§ Passage
_ _ _ _ _ _ _
What Happened with The Sub-Prime/Mortgage/Credit Crises

I have been listening to a podcast of This American Life entitled “#355: The Giant Pool of Money.” It is a very succinct and poignant description of how the current Housing/Credit crises came about and the factors that led to the bursting of the bubble. I would encourage every person to take the time to listen to the podcast and contemplate the why’s and wherefore’s of this catastrophic economic event. I have made copies of the podcast on CD and given to several people and each seems to have a similar response, that of disgust, shock, and one a stupefying fear.

I myself had several questions that my naturally inclined analytical mind brought to the forefront.
How did this happen?
Who was responsible?
How or simply can we recover from this disaster?
How can we prevent this from occurring in the future?

To bring everyone up to speed I shall give you a brief explanation of what happened. I would rather you listen to the podcast as any summary would be like trying to give a brief summary of a cliff notes book. Such as it is, I shall do my best.

Let’s begin with Top and work our way down. At the top were the world’s vast stores of savings. This group included everything from governments, to banks, to 401k’s and to a lesser degree your average investor. Now this group had at its disposal over 70 trillion dollars of money to invest and garnish a return. The problem was that this money had grown suddenly and was nearly double the amount not 4 years earlier. The money was so large that most of the world had no place to invest the cash and there was a demand for low risk moderate return investment. It was at this moment that Alan Greenspan decided to lock the Fed Interest rate at 1%. What this did was remove the US Treasury Bond as a palatable option for these investors and they started to shop around for other options.
_ _ _ _ _ _ _
[Saved data entries]
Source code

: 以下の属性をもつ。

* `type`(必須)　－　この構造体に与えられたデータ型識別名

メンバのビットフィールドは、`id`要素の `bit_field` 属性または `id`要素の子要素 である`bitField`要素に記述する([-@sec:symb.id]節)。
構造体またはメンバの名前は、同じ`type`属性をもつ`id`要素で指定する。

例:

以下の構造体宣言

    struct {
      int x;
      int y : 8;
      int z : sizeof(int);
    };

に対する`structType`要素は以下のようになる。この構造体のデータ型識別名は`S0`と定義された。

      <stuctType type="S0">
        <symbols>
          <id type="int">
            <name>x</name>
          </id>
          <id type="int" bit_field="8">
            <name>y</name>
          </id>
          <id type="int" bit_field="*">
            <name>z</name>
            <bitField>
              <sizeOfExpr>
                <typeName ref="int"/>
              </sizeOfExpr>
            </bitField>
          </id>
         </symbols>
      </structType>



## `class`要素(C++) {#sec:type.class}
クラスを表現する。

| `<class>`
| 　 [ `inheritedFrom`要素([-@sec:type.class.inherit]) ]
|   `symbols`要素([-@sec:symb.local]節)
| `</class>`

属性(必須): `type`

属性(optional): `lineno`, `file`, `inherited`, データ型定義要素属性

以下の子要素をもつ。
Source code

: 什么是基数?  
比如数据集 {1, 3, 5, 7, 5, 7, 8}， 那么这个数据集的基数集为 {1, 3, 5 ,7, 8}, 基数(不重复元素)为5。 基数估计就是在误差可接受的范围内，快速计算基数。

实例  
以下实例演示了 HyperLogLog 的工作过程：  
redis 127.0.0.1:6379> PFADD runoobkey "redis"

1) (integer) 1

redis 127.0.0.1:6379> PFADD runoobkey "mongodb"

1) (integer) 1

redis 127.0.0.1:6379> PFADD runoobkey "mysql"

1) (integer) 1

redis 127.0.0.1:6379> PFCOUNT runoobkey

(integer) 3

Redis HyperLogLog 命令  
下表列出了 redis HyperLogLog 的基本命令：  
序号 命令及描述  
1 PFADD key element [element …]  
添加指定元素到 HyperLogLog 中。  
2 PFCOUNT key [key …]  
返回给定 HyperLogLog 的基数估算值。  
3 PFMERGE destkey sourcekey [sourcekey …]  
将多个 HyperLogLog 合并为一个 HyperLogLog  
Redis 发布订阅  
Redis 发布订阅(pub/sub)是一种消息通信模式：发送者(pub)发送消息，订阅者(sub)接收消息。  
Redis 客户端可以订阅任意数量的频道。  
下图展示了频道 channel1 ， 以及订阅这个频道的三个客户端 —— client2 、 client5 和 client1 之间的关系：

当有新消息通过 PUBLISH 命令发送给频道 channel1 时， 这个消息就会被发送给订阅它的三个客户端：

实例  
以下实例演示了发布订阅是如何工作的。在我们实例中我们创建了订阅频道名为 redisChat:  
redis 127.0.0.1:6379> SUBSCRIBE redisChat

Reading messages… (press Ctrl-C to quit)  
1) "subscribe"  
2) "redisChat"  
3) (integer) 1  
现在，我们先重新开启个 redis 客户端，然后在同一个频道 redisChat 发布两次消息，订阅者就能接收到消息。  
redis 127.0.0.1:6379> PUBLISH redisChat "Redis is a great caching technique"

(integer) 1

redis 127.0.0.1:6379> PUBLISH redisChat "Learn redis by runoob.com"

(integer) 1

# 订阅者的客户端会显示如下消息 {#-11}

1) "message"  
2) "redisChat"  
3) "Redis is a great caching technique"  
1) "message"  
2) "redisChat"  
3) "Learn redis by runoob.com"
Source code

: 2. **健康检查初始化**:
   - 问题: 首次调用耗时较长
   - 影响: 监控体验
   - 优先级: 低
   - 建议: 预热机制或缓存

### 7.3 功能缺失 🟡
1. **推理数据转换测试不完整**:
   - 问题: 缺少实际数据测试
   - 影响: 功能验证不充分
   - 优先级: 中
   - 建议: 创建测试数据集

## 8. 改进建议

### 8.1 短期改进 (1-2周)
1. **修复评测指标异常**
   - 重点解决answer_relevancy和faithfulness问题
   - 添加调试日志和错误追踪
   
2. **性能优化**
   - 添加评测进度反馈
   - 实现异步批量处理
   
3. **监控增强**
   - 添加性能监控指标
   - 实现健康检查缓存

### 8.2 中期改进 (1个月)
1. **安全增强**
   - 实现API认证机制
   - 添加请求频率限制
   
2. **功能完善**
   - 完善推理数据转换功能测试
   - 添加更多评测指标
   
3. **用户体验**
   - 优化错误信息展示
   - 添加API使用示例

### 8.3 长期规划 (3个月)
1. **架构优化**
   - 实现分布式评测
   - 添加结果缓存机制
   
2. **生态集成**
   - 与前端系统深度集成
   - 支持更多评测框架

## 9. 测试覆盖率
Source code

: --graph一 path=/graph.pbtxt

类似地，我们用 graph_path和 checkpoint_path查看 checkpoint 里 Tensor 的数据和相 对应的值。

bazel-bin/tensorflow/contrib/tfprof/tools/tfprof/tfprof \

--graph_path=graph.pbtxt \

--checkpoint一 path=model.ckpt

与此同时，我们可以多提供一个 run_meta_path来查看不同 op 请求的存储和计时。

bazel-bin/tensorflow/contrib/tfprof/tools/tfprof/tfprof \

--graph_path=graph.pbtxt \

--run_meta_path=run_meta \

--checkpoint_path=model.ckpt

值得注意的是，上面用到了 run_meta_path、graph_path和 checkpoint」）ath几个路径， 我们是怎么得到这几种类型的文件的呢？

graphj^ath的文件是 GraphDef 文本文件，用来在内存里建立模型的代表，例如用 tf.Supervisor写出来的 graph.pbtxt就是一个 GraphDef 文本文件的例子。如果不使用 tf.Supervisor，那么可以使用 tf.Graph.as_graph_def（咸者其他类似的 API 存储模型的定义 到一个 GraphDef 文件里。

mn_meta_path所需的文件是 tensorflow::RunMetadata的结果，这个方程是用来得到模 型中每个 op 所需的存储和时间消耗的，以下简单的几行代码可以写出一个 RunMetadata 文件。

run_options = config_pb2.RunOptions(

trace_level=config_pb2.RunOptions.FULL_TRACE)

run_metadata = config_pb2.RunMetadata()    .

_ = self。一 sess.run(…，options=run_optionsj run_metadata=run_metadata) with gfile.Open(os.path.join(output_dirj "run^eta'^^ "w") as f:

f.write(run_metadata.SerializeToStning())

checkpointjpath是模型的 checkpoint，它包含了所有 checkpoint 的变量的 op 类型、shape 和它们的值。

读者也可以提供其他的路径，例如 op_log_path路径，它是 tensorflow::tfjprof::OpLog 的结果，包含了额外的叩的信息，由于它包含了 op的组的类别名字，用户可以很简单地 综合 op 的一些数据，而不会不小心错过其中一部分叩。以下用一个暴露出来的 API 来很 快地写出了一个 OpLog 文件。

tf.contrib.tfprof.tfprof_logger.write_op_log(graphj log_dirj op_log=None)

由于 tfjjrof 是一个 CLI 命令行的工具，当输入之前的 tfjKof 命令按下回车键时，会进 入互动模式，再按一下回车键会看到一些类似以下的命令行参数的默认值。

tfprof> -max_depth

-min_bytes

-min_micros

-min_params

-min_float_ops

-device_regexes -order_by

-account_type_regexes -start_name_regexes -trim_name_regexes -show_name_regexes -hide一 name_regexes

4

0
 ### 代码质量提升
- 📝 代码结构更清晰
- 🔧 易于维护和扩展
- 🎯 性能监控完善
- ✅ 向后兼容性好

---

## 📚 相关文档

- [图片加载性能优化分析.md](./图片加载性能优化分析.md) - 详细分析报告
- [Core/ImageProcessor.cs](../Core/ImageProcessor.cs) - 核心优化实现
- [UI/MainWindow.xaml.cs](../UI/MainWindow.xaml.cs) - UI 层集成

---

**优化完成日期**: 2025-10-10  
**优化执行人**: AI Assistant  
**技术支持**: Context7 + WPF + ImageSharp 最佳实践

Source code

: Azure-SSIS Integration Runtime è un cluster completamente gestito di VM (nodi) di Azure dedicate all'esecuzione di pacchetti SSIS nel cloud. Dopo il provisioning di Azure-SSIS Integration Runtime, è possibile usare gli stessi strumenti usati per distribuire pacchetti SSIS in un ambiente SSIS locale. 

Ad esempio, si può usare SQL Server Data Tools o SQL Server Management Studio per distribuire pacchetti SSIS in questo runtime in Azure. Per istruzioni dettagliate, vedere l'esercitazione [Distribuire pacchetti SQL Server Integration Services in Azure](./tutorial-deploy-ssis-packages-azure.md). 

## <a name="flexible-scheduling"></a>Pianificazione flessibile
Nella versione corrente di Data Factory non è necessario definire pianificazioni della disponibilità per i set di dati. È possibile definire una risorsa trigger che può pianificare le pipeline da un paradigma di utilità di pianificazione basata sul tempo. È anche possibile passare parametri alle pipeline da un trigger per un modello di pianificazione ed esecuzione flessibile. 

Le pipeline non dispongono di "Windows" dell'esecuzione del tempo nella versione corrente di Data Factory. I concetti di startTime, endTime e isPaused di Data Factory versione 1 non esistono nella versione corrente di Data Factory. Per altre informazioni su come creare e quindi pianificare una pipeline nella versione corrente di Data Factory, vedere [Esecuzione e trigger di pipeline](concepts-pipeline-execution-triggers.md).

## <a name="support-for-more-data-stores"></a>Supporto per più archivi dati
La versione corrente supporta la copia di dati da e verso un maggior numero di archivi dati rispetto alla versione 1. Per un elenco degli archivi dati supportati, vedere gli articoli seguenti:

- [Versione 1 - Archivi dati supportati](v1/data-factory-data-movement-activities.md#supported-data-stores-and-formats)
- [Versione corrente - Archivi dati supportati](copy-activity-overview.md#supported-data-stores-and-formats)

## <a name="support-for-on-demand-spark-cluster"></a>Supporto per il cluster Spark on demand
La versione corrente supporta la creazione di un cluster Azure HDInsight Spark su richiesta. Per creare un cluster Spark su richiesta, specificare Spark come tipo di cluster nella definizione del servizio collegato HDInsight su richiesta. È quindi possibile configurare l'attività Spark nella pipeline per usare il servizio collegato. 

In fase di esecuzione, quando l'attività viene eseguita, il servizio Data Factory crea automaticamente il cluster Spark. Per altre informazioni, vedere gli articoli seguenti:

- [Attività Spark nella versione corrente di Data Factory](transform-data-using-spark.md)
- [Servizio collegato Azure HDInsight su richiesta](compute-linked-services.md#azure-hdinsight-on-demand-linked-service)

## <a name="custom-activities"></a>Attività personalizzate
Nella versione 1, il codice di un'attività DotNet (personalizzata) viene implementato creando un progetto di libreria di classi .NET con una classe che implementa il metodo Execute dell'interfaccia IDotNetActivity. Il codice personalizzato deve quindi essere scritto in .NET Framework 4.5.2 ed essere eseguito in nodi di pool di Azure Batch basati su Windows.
_ _ _ _ _ _ _
§ Requirement 1
According to the post about the credit crisis, what rate did Alan Greenspan lock the Fed interest rate at?
§ Requirement 2
Turn the rows from the line with "- [Attività Spark" through the end of the rows into a numbered list, leaving out blank lines.

§ Task output 1
1%

§ Task output 2
1. - [Attività Spark nella versione corrente di Data Factory](transform-data-using-spark.md)
2. - [Servizio collegato Azure HDInsight su richiesta](compute-linked-services.md#azure-hdinsight-on-demand-linked-service)
3. ## <a name="custom-activities"></a>Attività personalizzate
4. Nella versione 1, il codice di un'attività DotNet (personalizzata) viene implementato creando un progetto di libreria di classi .NET con una classe che implementa il metodo Execute dell'interfaccia IDotNetActivity. Il codice personalizzato deve quindi essere scritto in .NET Framework 4.5.2 ed essere eseguito in nodi di pool di Azure Batch basati su Windows.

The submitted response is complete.